Betraying your audience doesn’t mean switching sides. It doesn’t mean going from the left to the right, to the right to the left. No. In fact your audience demands respect. Respect comes after challenging their assumptions. This requires a lot of trust and courage. Trust happens after complete disclosure with the words you utter. Because you are the expert, trust must be the bond that will challenge people’s assumptions and maintain full confedence with you. Expert speech is the worst way to betray your audience. Expert speech discloses the matter of the issues despite remaining concealed for their protection. Just because you switch political sides, or agree with the other side, doesn’t mean you’re betraying them. Let language betray. Humans can not unless they deliberately want to.

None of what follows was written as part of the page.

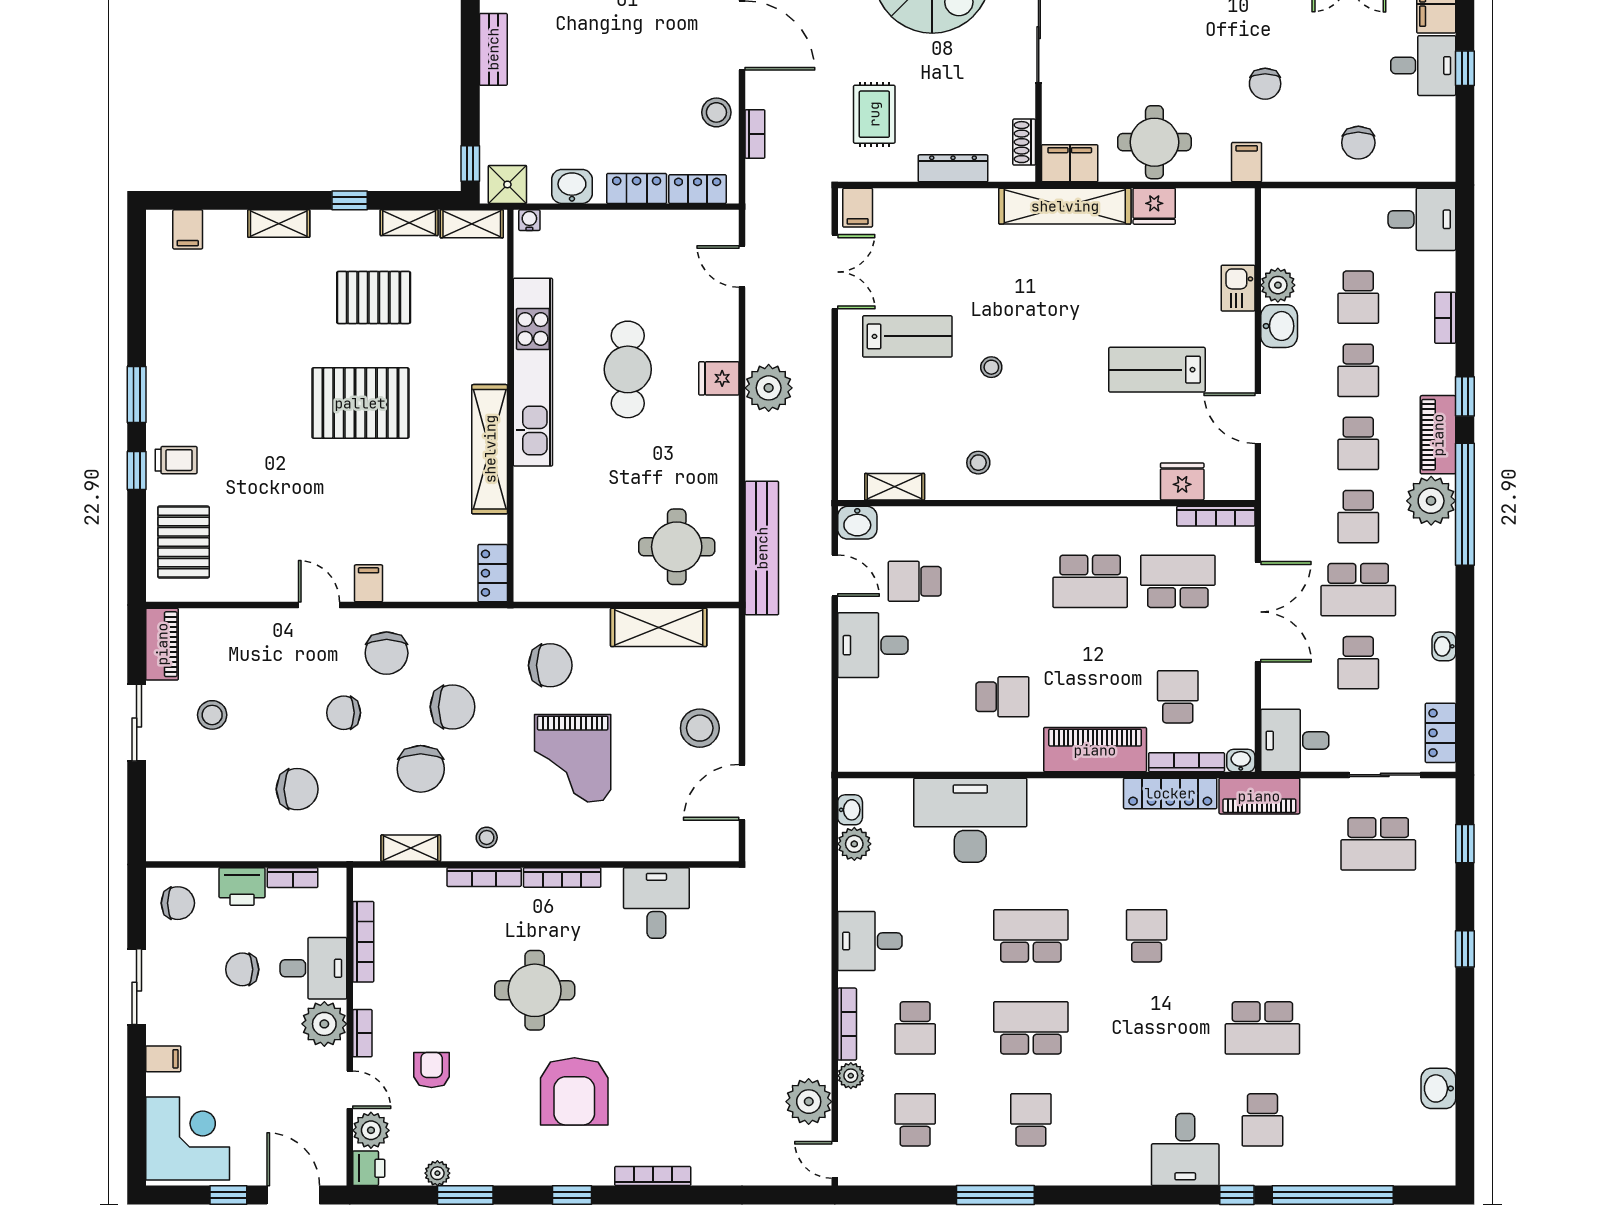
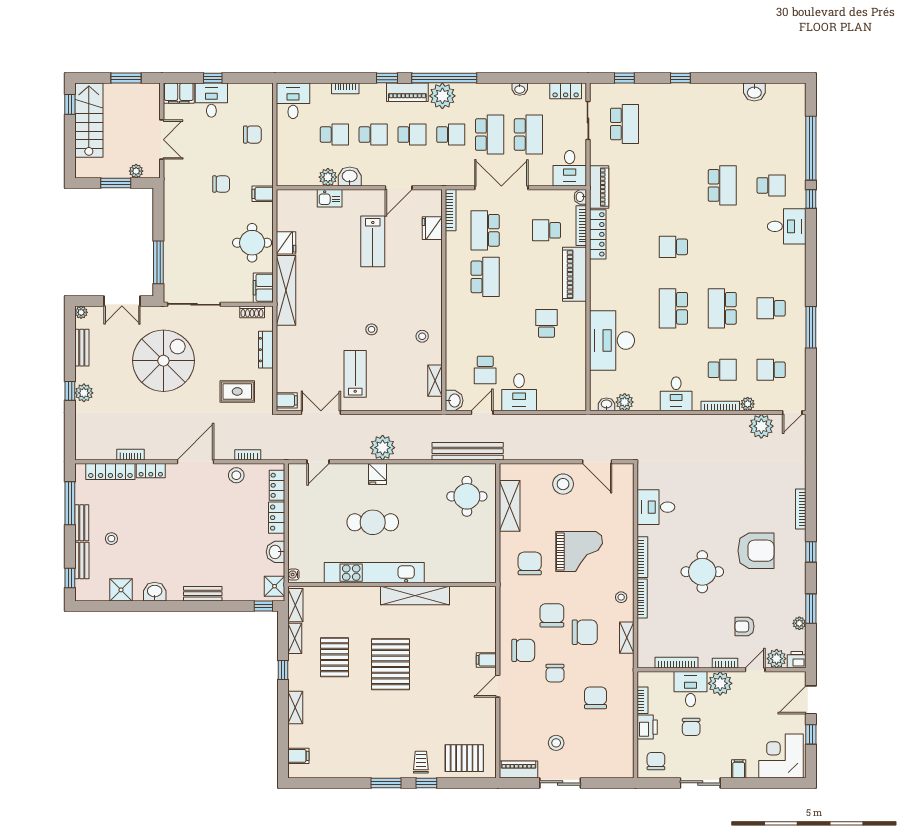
locker: (493, 573) -> (481, 594), removed
school desk: (1358, 663) -> (528, 135), width x1.85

Space disappears between two people the closer they get. The transferring of costs and debts must happen responsibly between space. In society, we obligate each other by nominal contracts, because we live in a society that interconnect. We disembody as we speak with words and speech. Once we leave the voice box, it is like an arrow that has left it’s bow. It seems people would like to retract their words once it left their voice box. Or they would like to correct their speech. But the message has been sent even before one has spoken. When others realize that we are simply vibrations that gets forcefully pushed out of lungs of air, they begin to play with the space around us. It is space that makes the rules of the omnidirectional vectors of sound waves. The other person then picks up these airwaves as signals. But the space that was offered so that sound waves could travel has been positioned to us. We could be placed under antiposition where the intensity of the message has been diluted or amplyfied depending on the code they territorialized space with.
So, if our voice carries ourselves in bits and pieces, where does this trust comes in? If we think about how the space traveled between the ears of two subjects, space connects us virtually. Technology closes the gaps between distances. We place trust in each other because we know we don’t know everything there is to know to survive. The betrayer is the one who holds space hostage. Through language, the betrayer can cause us to “fall into space” that was concealed. What I’m describing is NOT some psychological ensnarement but rather, a failure to disclose competence. Confidence is the ability to be honest about it.